● Consegna: Ricopia dall'estratto su Michael Myers il brano che va da "Ed è proprio" fino a "di cure appropriate." incluso.

● Estratto della pagina:
Michael Myers è tornato. A quarant'anni di distanza dal capolavoro
carpenteriano e dagli efferati crimini di quella indimenticabile "notte delle streghe", David Gordon Green dirige il suo reboot, scegliendo di rifarsi direttamente alla pellicola del '78, ignorando l'evoluzione della storia di tutti i capitoli intermedi, compresi i due
film di Rob Zombie che avevano rilanciato il personaggio di Myers a fine anni Duemila.
Ed è proprio dalle due pellicole di Zombie che quest'ultimo capitolo più si discosta, per ritornare alla dimensione originaria del killer mascherato per eccellenza: I due film del 2007 e del 2009 avevano infatti in un certo senso umanizzato la figura di Michael, innanzitutto dandogli un volto, quello di Tyler Mane, e mostrando come la malvagità dell'omicida non fosse altro che il frutto di traumi infantili e dell'incapacità della società di venire incontro all'emarginazione del ragazzo, sfociata proprio a causa di questo in violenza incontenibile: insomma i film di Zombie si proponevano (e in questo stava il loro
proprium all'interno della saga) di negare la dimensione ontologica al male e di mostrarne la natura di fenomeno sociale, causato da traumi e dalla mancanza di cure appropriate.

● Dati dell'esercizio:
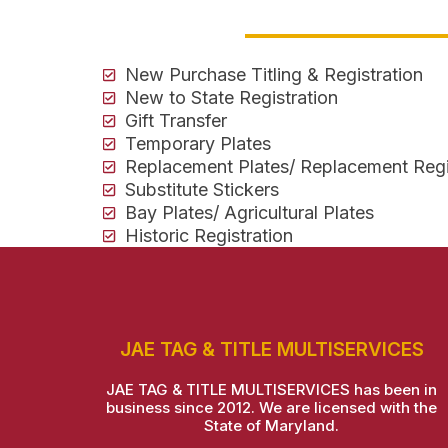
New Purchase Titling & Registration
New to State Registration
Gift Transfer
Temporary Plates
Replacement Plates/ Replacement Regi
Substitute Stickers
Bay Plates/ Agricultural Plates
Historic Registration
JAE TAG & TITLE MULTISERVICES
JAE TAG & TITLE MULTISERVICES has been in
business since 2012. We are licensed with the
State of Maryland.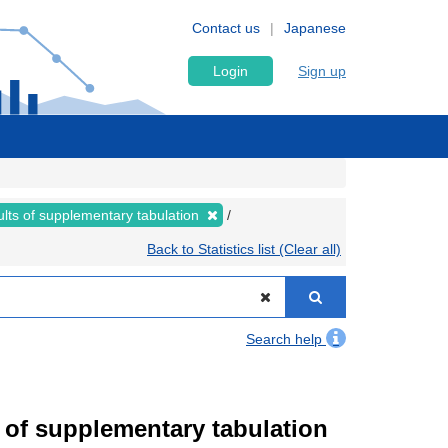
Contact us
Japanese
Login
Sign up
lts of supplementary tabulation
Back to Statistics list (Clear all)
Search help
of supplementary tabulation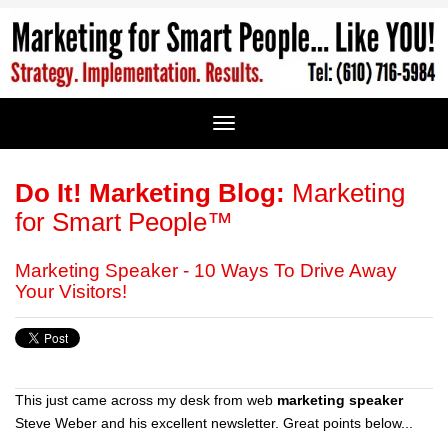
Do It! Marketing Blog:
Marketing
for Smart People™
Marketing Speaker - 10 Ways To Drive Away
Your Visitors!
This just came across my desk from web
marketing speaker
Steve Weber and his excellent newsletter. Great points below...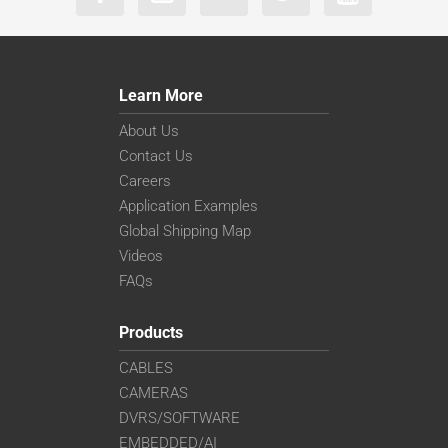
Learn More
About Us
Contact Us
Careers
Application Examples
Global Shipping Map
Videos
FAQs
Products
CABLES
CAMERAS
DVRS/SOFTWARE
EMBEDDED/AI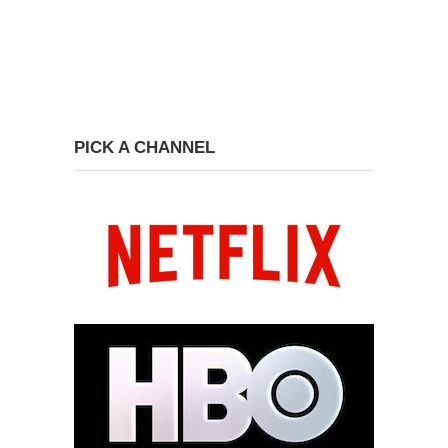
PICK A CHANNEL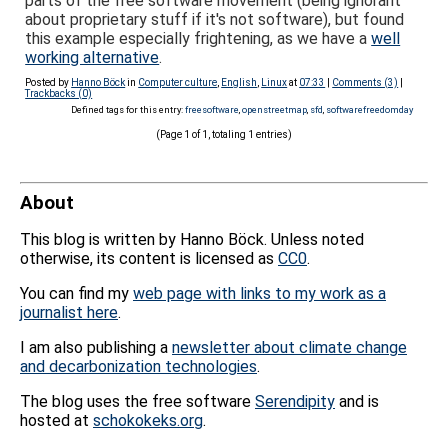
parts of the free software movement (being ignorant
about proprietary stuff if it's not software), but found
this example especially frightening, as we have a
well
working alternative
.
Posted by
Hanno Böck
in
Computer culture
,
English
,
Linux
at
07:33
|
Comments (3)
|
Trackbacks (0)
Defined tags for this entry:
freesoftware
,
openstreetmap
,
sfd
,
softwarefreedomday
(Page 1 of 1, totaling 1 entries)
About
This blog is written by Hanno Böck. Unless noted
otherwise, its content is licensed as
CC0
.
You can find my
web page with links to my work as a
journalist here
.
I am also publishing a
newsletter about climate change
and decarbonization technologies
.
The blog uses the free software
Serendipity
and is
hosted at
schokokeks.org
.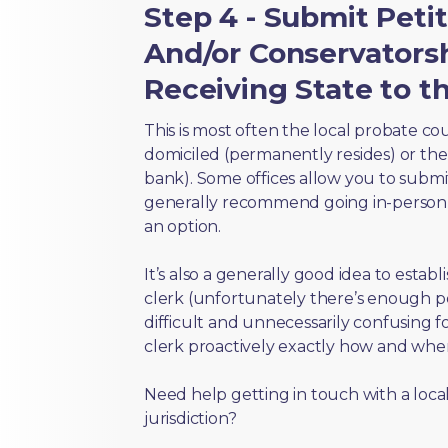
Step 4 - Submit Peti
And/or Conservators
Receiving State to th
This is most often the local probate c
domiciled (permanently resides) or the i
bank). Some offices allow you to submi
generally recommend going in-person t
an option.
It’s also a generally good idea to estab
clerk (unfortunately there’s enough 
difficult and unnecessarily confusing fo
clerk proactively exactly how and wher
Need help getting in touch with a local
jurisdiction?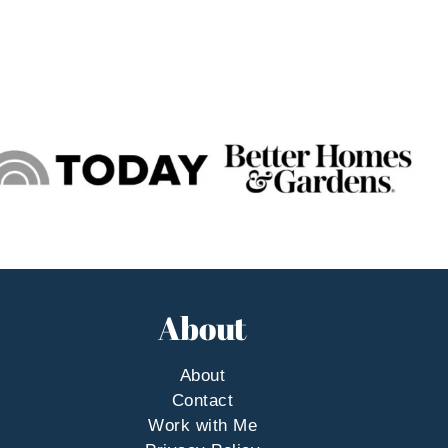
About
About
Contact
Work with Me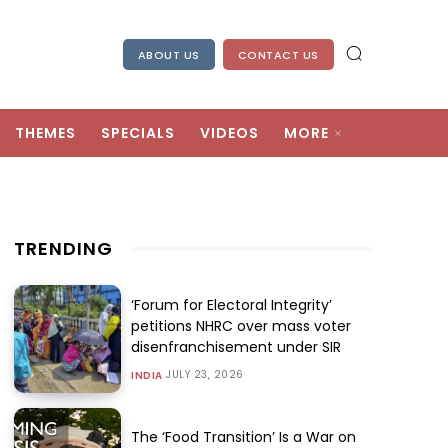
ABOUT US
CONTACT US
THEMES
SPECIALS
VIDEOS
MORE
TRENDING
‘Forum for Electoral Integrity’
petitions NHRC over mass voter
disenfranchisement under SIR
JULY 23, 2026
INDIA
The ‘Food Transition’ Is a War on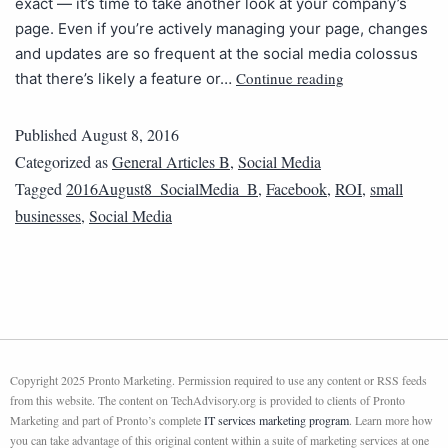
exact — it’s time to take another look at your company’s
page. Even if you’re actively managing your page, changes
and updates are so frequent at the social media colossus
Continue reading
that there’s likely a feature or…
Published
August 8, 2016
Categorized as
General Articles B
,
Social Media
Tagged
2016August8_SocialMedia_B
,
Facebook
,
ROI
,
small
businesses
,
Social Media
Copyright 2025 Pronto Marketing. Permission required to use any content or RSS feeds
from this website. The content on TechAdvisory.org is provided to clients of Pronto
Marketing and part of Pronto’s complete
IT services marketing program
. Learn more how
you can take advantage of this original content within a suite of marketing services at one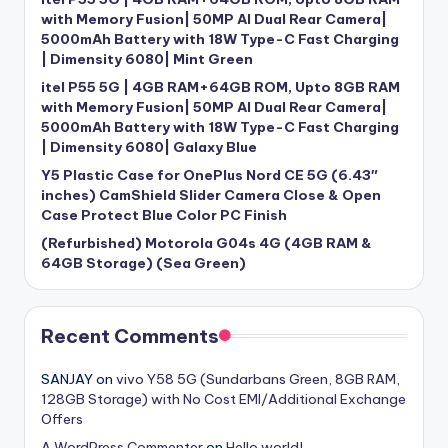
with Memory Fusion| 50MP AI Dual Rear Camera|
5000mAh Battery with 18W Type-C Fast Charging
| Dimensity 6080| Mint Green
itel P55 5G | 4GB RAM+64GB ROM, Upto 8GB RAM
with Memory Fusion| 50MP AI Dual Rear Camera|
5000mAh Battery with 18W Type-C Fast Charging
| Dimensity 6080| Galaxy Blue
Y5 Plastic Case for OnePlus Nord CE 5G (6.43″
inches) CamShield Slider Camera Close & Open
Case Protect Blue Color PC Finish
(Refurbished) Motorola G04s 4G (4GB RAM &
64GB Storage) (Sea Green)
Recent Comments
SANJAY
on
vivo Y58 5G (Sundarbans Green, 8GB RAM,
128GB Storage) with No Cost EMI/Additional Exchange
Offers
A WordPress Commenter
on
Hello world!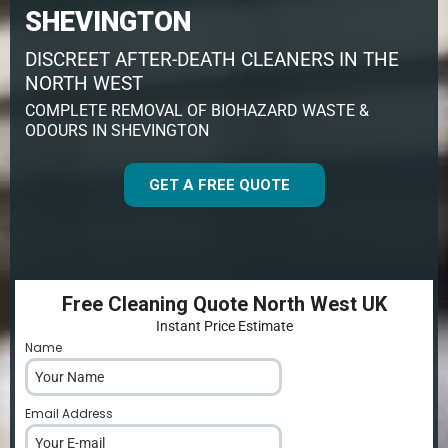
SHEVINGTON
DISCREET AFTER-DEATH CLEANERS IN THE
NORTH WEST
COMPLETE REMOVAL OF BIOHAZARD WASTE &
ODOURS IN SHEVINGTON
GET A FREE QUOTE
Free Cleaning Quote North West UK
Instant Price Estimate
Name
*
Email Address
*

● Risultato:
Ed è proprio dalle due pellicole di Zombie che quest'ultimo capitolo più si discosta, per ritornare alla dimensione originaria del killer mascherato per eccellenza: I due film del 2007 e del 2009 avevano infatti in un certo senso umanizzato la figura di Michael, innanzitutto dandogli un volto, quello di Tyler Mane, e mostrando come la malvagità dell'omicida non fosse altro che il frutto di traumi infantili e dell'incapacità della società di venire incontro all'emarginazione del ragazzo, sfociata proprio a causa di questo in violenza incontenibile: insomma i film di Zombie si proponevano (e in questo stava il loro
proprium all'interno della saga) di negare la dimensione ontologica al male e di mostrarne la natura di fenomeno sociale, causato da traumi e dalla mancanza di cure appropriate.